Directed by: Chris Butler/Sam Fell
Written by: Chris Butler
There’s something strange about ParaNorman. And I mean the movie, not the character, voiced by Let Me In’s Kodi Smit-McPhee. That might be what’s so strange. While the character can see dead people, he’s a pretty normal boy in how he deals with it. The dead people become his friends while everyone else ostracizes him and tells him that he’s a weirdo. Even his family thinks he’s a pretty creepy kid. His mom (Leslie Mann) tries to understand, but just can’t while his dad (Jeff Garlin) just explodes every time Norman brings up dead people. His sister (Anna Kendrick) is a teenager who is better just left alone.
Meanwhile, he becomes more and more of a recluse. He watches scary movies (mostly zombie flicks) with the ghost of his beloved grandmother (Elaine Stritch), just can’t seem to really talk to anyone else. Neil (Tucker Albrizzi) is the resident fat kid who also gets picked on. He tries to insinuate himself into Norman’s life because he sees a kind of kindred spirit…and he totally believes that this weird kid with the spiky hair can see ghosts.

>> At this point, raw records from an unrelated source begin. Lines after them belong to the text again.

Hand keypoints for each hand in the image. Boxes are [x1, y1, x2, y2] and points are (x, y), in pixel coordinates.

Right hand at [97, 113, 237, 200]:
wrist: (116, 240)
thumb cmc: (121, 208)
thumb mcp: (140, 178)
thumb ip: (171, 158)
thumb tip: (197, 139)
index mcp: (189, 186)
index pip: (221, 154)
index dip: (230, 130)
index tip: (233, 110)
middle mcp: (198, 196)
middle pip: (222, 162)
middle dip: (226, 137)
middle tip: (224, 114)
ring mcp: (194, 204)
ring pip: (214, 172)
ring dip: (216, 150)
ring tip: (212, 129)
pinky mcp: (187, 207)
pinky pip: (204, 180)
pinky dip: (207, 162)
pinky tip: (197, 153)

When Norman’s Uncle Prenderghast (John Goodman) shows up out of nowhere, things get really strange for everyone. It turns out that there’s a 300 year old curse on the tiny (and rundown) town of Blithe Hollow that was cast by a supposed witch. She was accused of witchcraft by seven people (led by a Judge voiced by Bernard Hill) who were all cursed to return to life every year. It was Prenderghast’s yearly job to do something to stop it. Now it’s Norman’s. Why? Well, if you listen closely you can figure out why, but it’s never really mentioned in the movie.

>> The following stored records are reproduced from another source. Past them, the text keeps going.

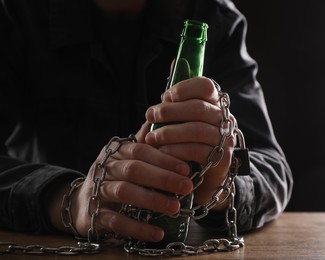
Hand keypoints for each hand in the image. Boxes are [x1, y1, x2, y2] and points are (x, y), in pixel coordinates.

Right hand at [66, 132, 193, 241]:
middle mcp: (105, 167)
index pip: (141, 150)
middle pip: (134, 169)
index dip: (164, 159)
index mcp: (116, 151)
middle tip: (187, 188)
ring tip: (175, 208)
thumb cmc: (115, 178)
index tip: (186, 169)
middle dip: (162, 178)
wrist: (82, 204)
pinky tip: (157, 233)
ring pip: (124, 192)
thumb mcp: (127, 159)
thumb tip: (167, 121)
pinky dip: (137, 228)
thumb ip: (146, 145)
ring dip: (152, 200)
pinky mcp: (93, 215)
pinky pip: (116, 221)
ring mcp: (97, 191)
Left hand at [145, 77, 236, 209]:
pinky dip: (176, 150)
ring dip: (169, 132)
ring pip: (197, 130)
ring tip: (151, 138)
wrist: (202, 176)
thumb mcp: (183, 118)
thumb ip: (180, 95)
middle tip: (150, 115)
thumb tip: (175, 62)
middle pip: (199, 108)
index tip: (166, 95)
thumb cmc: (188, 142)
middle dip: (170, 111)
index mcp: (216, 104)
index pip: (207, 86)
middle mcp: (225, 119)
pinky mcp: (223, 159)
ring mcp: (227, 139)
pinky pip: (197, 151)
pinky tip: (162, 152)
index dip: (185, 88)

Of course, the seven Puritans come back to life and Norman and his forced friends, including his sister, a bully who can’t spell his own name (Christopher Mintz-Plasse), Neil and Neil’s jock brother (Casey Affleck), have to find a way to put them all back in their graves.

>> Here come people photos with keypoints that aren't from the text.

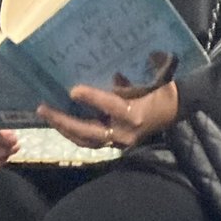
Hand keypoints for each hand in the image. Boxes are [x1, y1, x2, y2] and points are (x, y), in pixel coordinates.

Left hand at [37, 82, 178, 149]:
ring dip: (66, 130)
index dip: (91, 98)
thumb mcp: (144, 81)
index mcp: (135, 114)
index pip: (109, 106)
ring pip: (87, 141)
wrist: (177, 109)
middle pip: (88, 131)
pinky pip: (93, 141)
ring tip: (49, 116)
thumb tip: (107, 76)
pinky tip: (64, 123)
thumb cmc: (162, 90)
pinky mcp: (117, 144)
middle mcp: (125, 133)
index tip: (73, 90)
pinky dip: (77, 133)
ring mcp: (120, 142)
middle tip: (43, 109)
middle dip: (64, 121)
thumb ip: (122, 82)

So, yes. This is a zombie movie for kids! And it completely lives up to the zombie movie premise of “They are us.”
What’s so strange about the movie, you ask? Well as I said, Norman is a pretty normal kid. At least, normal for a kid who can talk to dead people. He’s an outcast. He’s bullied. He’s depressed. He’s not happy. At all. There’s something different about him and everyone knows it and they don’t like it. It scares them. Instead of the happy-go-lucky hero like most animated kids’ movies would portray, he goes through life with a frown and sad eyes. We’re almost fooled during his first walk to school because of how he greets all of his dead friends, but as soon as he sees a living human, he shrinks away. All of this makes the movie start off pretty slow and COMPLETELY different from just about any other animated American film I’ve ever seen.
Of course, this is what the movie is all about. It’s not about a happy kid. It’s about a kid who is bullied by everyone he knows and how people who rule by fear are actually more afraid than the people they rule. There’s also a bit about not changing just to conform to other peoples’ ideas of who you should be.
I’m gonna be completely honest here: this movie needs to play to mass audiences. There’s a large portion of this country who won’t like it or won’t understand that it’s about them: but they should probably see it anyway.
Luckily, this message is all wrapped up in a pretty ripping yarn. I liked all of the characters (even the dumb ones were pretty smart) and loved how they got to where they ended up. It was real and a lot of fun, even if it’s not as full of “laughs” as a lot of these sorts of movies tend to be.
Be warned, though: ParaNorman gets pretty damned intense towards the end. This is, after all, a zombie/horror movie first and foremost. It’s still for kids, the last half hour is full of some fairly scary images and heady thoughts.
The animation was very good, too, especially in those last scenes. The characters reminded me a little bit of old wax Christmas angels for some reason (mainly around the mouth), but they were great. I especially liked the opening scene that was shot to look like an old grindhouse movie. Nice!
I really liked ParaNorman. At first I was worried because of the slowness (and the very occasional reliance on butt humor), but as soon as I got into the groove of it, it turned out to be a really fun kids’ horror flick with a surprisingly important message.